Task to complete
Under this line is a listing; return exactly the lines starting at the one with "321 precisely to" and running down to the one with "Patient does not have a", and leave out its pictures.

Segment Start: Source material

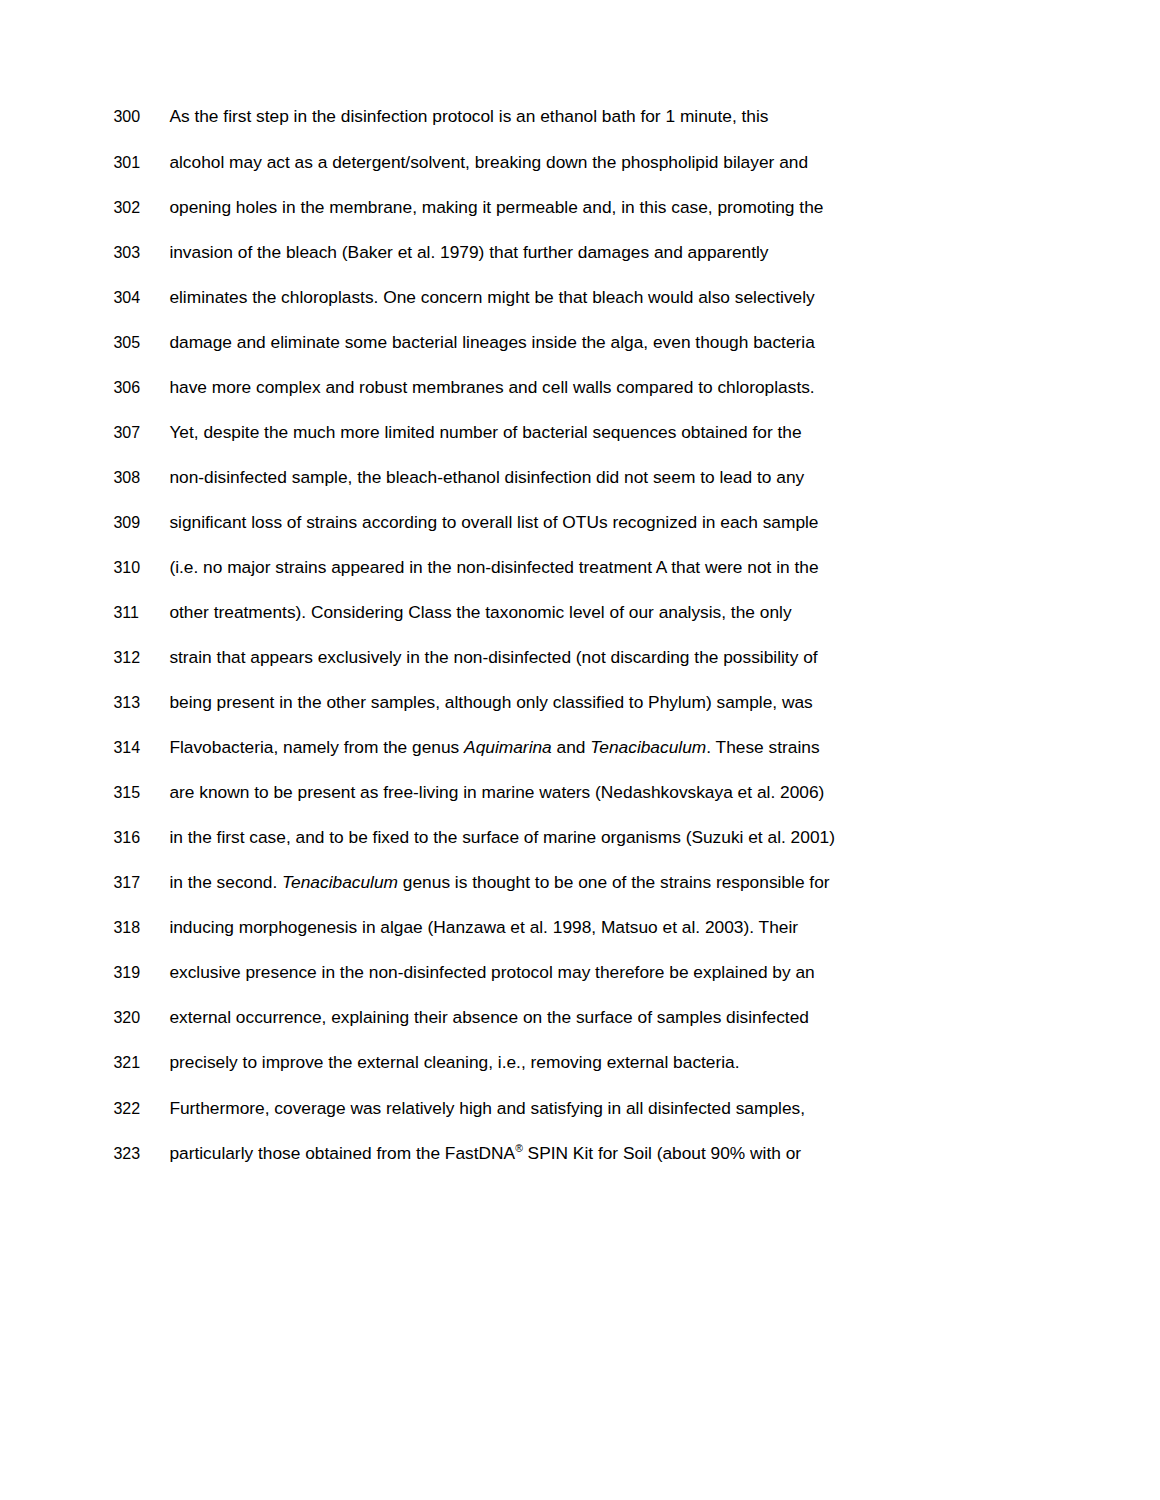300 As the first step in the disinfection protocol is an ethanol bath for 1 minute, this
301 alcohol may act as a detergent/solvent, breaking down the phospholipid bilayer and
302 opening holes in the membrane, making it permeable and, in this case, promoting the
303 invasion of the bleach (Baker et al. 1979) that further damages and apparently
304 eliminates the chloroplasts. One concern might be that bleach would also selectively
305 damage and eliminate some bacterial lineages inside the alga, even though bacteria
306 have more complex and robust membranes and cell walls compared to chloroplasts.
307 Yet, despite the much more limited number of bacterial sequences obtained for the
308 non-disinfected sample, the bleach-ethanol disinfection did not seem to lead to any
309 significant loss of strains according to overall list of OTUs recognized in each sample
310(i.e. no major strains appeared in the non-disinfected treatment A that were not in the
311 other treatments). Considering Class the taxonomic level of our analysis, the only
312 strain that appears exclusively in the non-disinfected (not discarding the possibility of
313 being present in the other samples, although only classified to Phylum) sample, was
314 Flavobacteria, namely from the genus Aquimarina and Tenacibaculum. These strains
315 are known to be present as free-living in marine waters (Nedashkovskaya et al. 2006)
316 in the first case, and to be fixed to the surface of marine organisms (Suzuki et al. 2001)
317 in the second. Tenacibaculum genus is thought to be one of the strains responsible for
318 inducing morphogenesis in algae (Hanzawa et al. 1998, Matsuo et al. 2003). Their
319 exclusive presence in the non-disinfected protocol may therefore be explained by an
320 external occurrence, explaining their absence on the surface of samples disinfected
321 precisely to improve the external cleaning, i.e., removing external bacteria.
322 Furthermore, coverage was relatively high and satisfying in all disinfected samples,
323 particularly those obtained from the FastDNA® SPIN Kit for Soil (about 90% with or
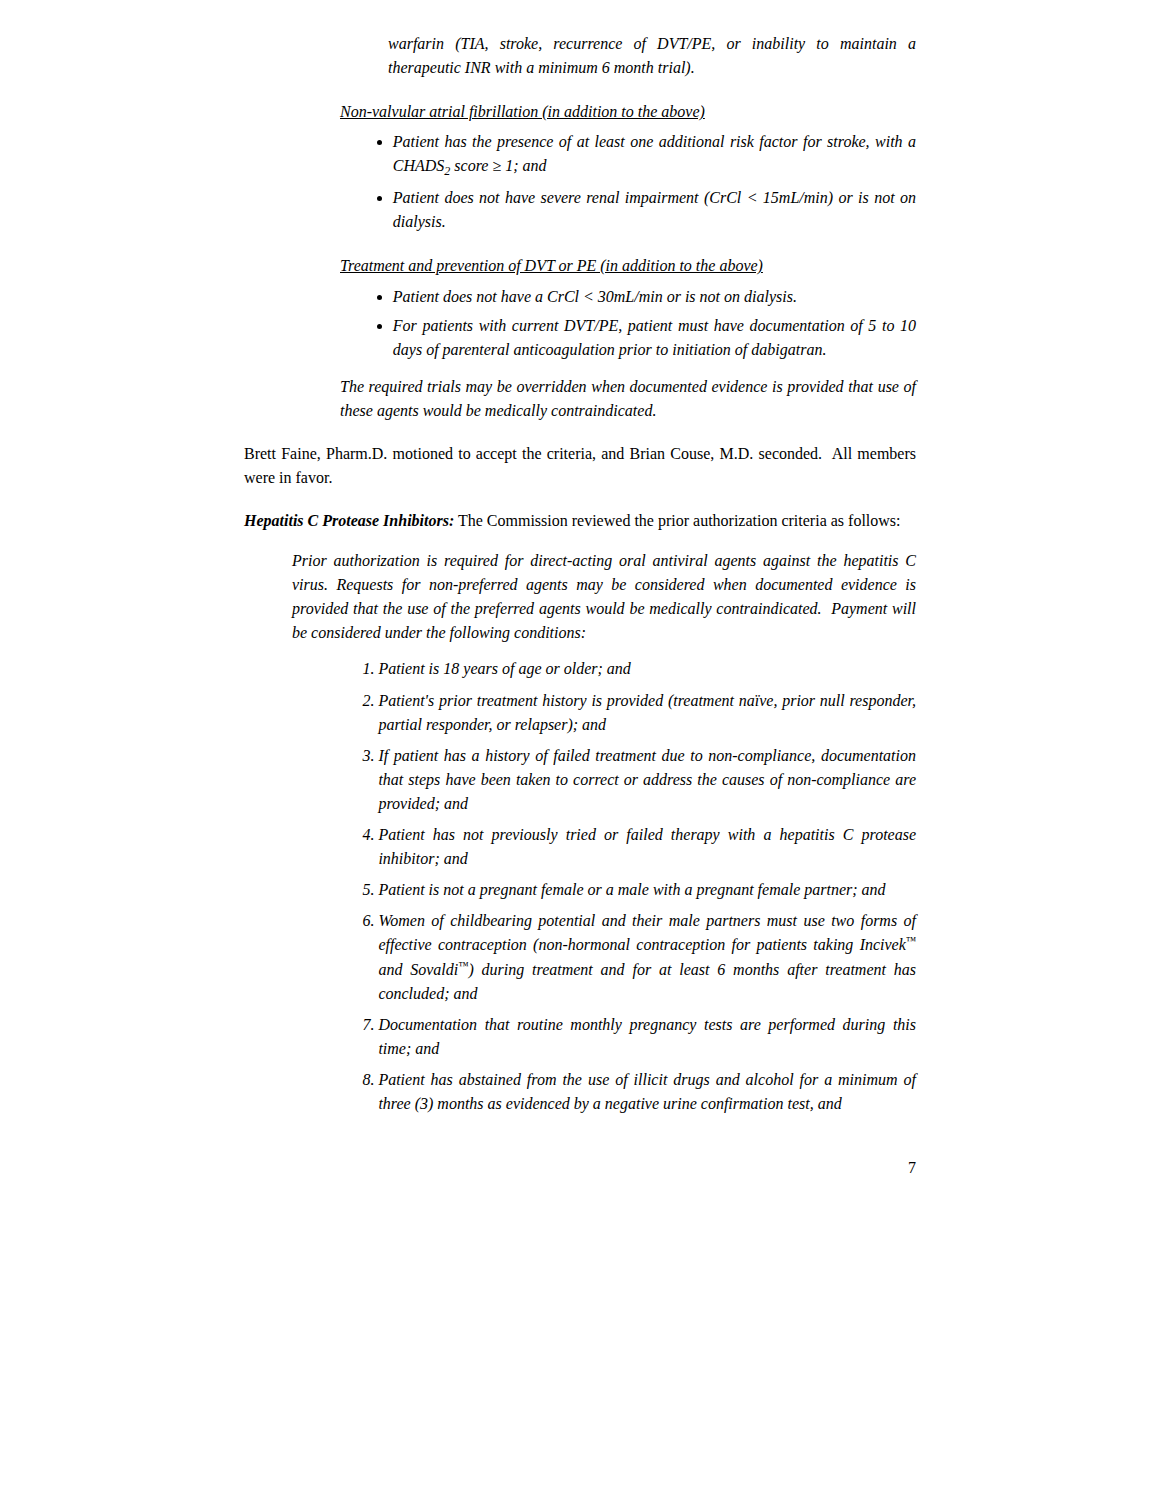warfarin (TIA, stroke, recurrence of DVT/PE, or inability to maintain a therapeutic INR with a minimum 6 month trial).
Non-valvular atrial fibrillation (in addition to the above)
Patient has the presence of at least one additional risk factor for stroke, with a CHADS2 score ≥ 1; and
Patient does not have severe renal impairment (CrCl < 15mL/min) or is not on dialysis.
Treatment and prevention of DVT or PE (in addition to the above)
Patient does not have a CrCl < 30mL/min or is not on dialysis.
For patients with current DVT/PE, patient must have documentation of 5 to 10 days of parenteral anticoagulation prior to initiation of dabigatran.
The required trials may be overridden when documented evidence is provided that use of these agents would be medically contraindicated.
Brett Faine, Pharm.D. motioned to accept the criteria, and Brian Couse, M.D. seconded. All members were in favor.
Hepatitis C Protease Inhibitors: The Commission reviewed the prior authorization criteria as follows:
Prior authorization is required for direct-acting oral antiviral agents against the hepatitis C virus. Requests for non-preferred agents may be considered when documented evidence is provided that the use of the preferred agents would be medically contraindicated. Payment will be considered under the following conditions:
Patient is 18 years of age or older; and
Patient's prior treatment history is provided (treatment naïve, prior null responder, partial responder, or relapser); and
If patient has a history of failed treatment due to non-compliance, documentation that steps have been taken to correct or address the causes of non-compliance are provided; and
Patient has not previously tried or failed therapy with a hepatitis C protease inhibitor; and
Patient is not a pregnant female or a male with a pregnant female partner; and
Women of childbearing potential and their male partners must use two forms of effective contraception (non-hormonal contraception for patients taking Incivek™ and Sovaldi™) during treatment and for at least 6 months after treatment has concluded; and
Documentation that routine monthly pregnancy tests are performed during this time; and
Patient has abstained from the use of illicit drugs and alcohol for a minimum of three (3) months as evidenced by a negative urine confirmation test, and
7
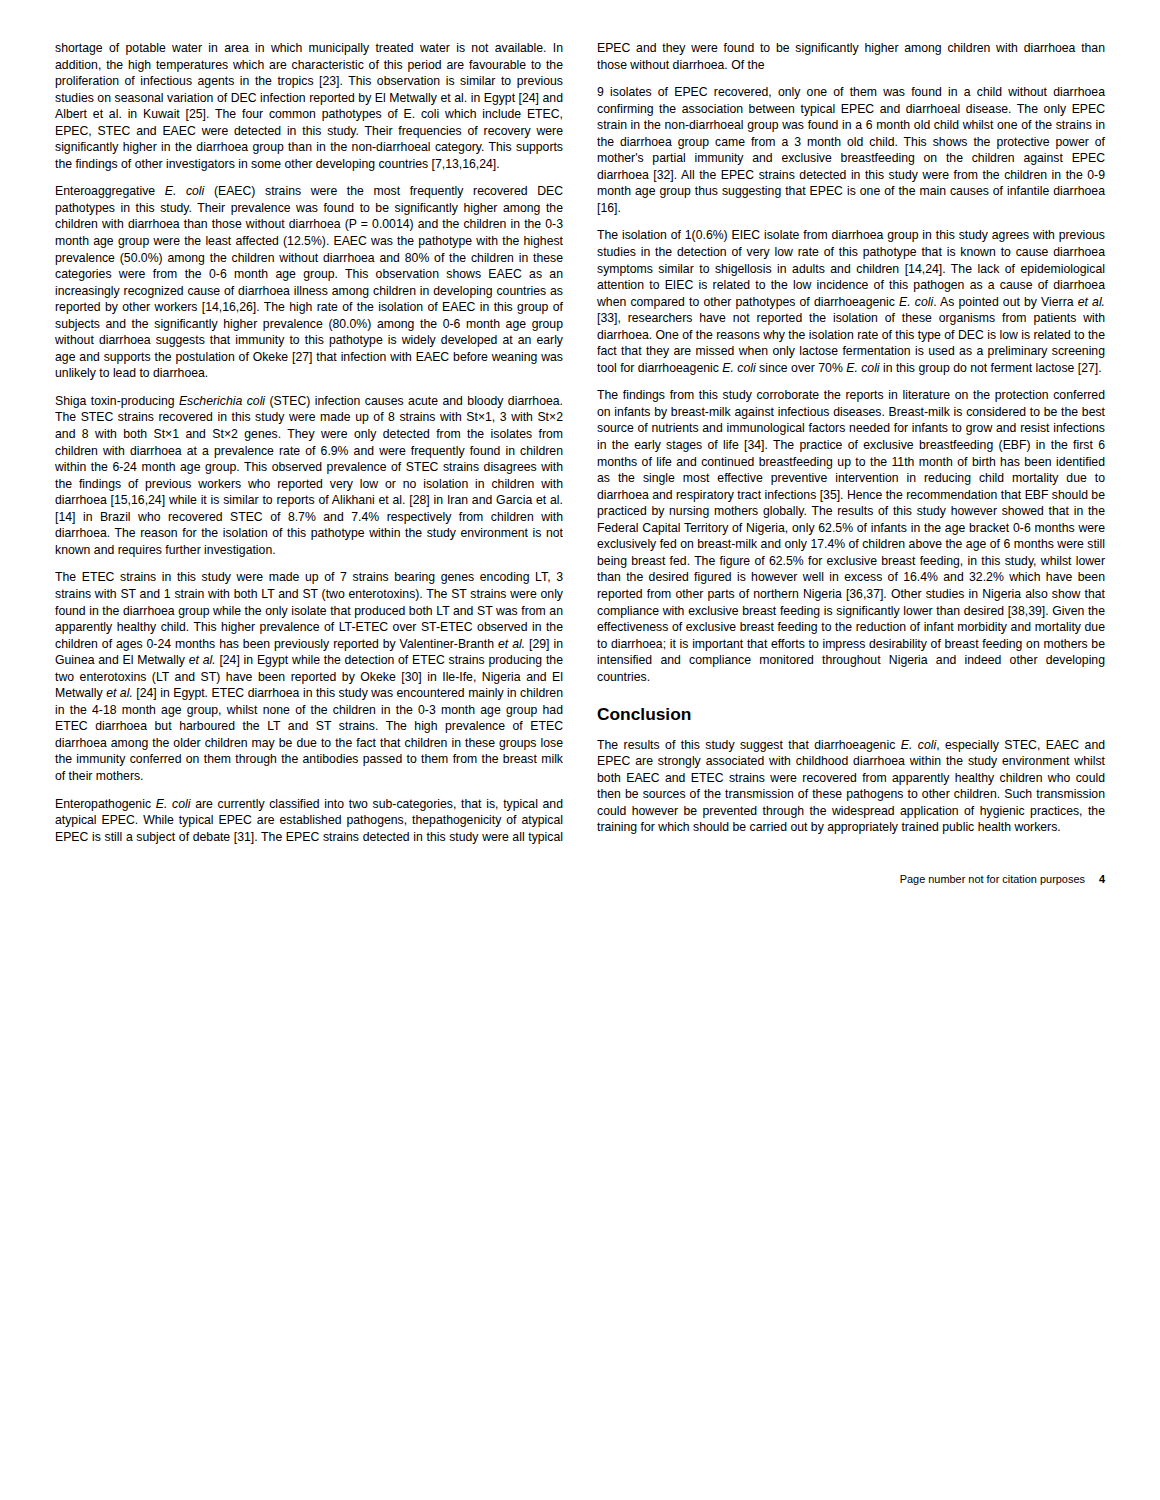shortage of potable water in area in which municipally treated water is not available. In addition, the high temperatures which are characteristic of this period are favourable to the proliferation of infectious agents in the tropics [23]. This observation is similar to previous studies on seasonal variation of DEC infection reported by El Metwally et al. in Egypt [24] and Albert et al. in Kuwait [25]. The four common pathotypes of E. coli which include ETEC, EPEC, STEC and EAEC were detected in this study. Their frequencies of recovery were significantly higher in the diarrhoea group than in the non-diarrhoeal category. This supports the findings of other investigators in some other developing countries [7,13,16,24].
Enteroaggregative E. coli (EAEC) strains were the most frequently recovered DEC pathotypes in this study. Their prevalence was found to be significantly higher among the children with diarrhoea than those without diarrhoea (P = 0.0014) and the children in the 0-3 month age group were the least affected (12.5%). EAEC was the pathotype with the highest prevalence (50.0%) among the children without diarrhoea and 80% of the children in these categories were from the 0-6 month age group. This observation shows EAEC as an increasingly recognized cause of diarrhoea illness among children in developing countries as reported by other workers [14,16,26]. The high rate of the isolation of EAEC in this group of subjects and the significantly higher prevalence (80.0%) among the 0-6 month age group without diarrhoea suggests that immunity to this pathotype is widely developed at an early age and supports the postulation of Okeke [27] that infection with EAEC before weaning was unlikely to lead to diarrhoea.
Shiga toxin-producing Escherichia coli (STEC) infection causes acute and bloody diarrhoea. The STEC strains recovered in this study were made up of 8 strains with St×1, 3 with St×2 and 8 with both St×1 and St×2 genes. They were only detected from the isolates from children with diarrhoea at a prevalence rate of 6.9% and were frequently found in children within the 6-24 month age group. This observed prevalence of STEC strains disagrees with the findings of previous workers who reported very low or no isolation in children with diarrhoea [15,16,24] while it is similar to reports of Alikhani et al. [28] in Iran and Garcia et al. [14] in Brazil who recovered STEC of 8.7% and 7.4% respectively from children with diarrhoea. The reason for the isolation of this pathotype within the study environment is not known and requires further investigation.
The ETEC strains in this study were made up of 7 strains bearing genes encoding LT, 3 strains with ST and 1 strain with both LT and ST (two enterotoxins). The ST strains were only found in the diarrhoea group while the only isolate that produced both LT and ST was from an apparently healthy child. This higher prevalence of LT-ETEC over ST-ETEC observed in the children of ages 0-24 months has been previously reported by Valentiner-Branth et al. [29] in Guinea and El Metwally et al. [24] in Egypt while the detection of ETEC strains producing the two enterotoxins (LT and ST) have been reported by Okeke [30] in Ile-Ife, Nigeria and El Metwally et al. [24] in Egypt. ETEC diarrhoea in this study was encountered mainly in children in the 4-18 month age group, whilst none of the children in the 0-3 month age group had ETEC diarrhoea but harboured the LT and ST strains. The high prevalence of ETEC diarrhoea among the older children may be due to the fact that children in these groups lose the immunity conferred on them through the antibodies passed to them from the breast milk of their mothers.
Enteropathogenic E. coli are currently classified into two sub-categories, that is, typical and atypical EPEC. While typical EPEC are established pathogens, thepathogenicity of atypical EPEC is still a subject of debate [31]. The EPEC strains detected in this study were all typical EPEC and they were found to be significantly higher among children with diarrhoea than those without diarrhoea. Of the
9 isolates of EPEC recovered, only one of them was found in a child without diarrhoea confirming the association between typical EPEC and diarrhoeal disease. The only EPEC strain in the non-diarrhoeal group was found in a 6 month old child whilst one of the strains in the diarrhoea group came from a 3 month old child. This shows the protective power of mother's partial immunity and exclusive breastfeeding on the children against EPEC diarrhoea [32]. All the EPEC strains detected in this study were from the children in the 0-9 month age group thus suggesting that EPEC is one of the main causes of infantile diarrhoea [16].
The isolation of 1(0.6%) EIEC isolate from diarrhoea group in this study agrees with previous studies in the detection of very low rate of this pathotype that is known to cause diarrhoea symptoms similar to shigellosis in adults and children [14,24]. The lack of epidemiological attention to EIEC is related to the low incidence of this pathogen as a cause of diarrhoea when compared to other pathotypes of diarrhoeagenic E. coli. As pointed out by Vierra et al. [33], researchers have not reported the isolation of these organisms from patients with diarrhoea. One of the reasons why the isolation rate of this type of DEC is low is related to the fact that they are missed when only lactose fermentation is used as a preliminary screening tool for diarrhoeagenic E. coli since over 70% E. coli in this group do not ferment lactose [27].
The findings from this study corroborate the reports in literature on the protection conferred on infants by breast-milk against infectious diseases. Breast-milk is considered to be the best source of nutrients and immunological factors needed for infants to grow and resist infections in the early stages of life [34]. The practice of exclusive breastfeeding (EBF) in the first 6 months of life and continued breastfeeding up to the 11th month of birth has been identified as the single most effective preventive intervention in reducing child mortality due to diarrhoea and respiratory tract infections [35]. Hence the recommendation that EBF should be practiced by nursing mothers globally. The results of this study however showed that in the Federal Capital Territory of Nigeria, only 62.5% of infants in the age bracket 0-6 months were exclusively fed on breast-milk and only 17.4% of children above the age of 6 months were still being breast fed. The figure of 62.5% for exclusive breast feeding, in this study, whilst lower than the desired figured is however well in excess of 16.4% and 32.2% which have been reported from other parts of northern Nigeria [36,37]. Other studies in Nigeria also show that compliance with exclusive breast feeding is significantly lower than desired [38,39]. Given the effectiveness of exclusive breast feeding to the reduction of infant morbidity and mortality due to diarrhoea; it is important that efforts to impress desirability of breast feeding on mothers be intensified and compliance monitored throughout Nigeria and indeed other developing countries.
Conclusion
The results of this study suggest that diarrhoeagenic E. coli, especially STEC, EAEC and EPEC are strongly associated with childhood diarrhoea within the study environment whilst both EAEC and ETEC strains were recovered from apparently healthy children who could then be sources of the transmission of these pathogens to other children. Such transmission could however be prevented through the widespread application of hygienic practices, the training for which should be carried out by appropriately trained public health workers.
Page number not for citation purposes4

Segment End: Source material

Response for this exercise
321 precisely to improve the external cleaning, i.e., removing external bacteria.
322 Furthermore, coverage was relatively high and satisfying in all disinfected samples,
323 particularly those obtained from the FastDNA® SPIN Kit for Soil (about 90% with or
warfarin (TIA, stroke, recurrence of DVT/PE, or inability to maintain a therapeutic INR with a minimum 6 month trial).
Non-valvular atrial fibrillation (in addition to the above)
Patient has the presence of at least one additional risk factor for stroke, with a CHADS2 score ≥ 1; and
Patient does not have severe renal impairment (CrCl < 15mL/min) or is not on dialysis.
Treatment and prevention of DVT or PE (in addition to the above)
Patient does not have a CrCl < 30mL/min or is not on dialysis.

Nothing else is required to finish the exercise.